RAW DATA section start
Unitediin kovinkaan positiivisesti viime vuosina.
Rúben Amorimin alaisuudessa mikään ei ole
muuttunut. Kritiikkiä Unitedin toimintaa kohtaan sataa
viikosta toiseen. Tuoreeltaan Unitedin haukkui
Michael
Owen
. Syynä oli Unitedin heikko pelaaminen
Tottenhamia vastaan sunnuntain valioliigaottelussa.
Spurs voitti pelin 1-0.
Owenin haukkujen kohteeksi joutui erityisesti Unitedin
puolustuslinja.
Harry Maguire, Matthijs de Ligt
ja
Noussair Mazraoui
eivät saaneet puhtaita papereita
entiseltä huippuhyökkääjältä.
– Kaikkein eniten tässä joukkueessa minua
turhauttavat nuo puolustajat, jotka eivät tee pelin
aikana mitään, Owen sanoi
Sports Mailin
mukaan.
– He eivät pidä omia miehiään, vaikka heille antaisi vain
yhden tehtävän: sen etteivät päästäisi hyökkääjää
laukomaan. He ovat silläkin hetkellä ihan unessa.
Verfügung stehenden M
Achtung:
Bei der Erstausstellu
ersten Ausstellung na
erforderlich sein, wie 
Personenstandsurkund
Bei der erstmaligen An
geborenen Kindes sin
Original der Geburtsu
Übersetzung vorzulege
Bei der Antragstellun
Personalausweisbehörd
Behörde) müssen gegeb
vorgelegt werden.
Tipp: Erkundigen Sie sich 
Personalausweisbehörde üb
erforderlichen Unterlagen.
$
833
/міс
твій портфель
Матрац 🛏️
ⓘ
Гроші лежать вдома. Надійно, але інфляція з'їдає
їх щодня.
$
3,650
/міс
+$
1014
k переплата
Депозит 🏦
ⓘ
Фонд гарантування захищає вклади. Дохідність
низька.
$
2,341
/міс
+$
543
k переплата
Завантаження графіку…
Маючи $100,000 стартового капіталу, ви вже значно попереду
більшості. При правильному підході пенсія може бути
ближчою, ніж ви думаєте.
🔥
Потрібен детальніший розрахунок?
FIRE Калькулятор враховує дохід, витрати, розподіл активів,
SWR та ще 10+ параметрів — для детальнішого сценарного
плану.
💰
RAW DATA section end
• TASK REQUIREMENTS: Could you write out, unchanged, the line with "vorgelegt werden." and every line after it in the data above?

• SOLUTION FOR THIS PROBLEM:
vorgelegt werden.
Tipp: Erkundigen Sie sich 
Personalausweisbehörde üb
erforderlichen Unterlagen.
$
833
/міс
твій портфель
Матрац 🛏️
ⓘ
Гроші лежать вдома. Надійно, але інфляція з'їдає
їх щодня.
$
3,650
/міс
+$
1014
k переплата
Депозит 🏦
ⓘ
Фонд гарантування захищає вклади. Дохідність
низька.
$
2,341
/міс
+$
543
k переплата
Завантаження графіку…
Маючи $100,000 стартового капіталу, ви вже значно попереду
більшості. При правильному підході пенсія може бути
ближчою, ніж ви думаєте.
🔥
Потрібен детальніший розрахунок?
FIRE Калькулятор враховує дохід, витрати, розподіл активів,
SWR та ще 10+ параметрів — для детальнішого сценарного
плану.
💰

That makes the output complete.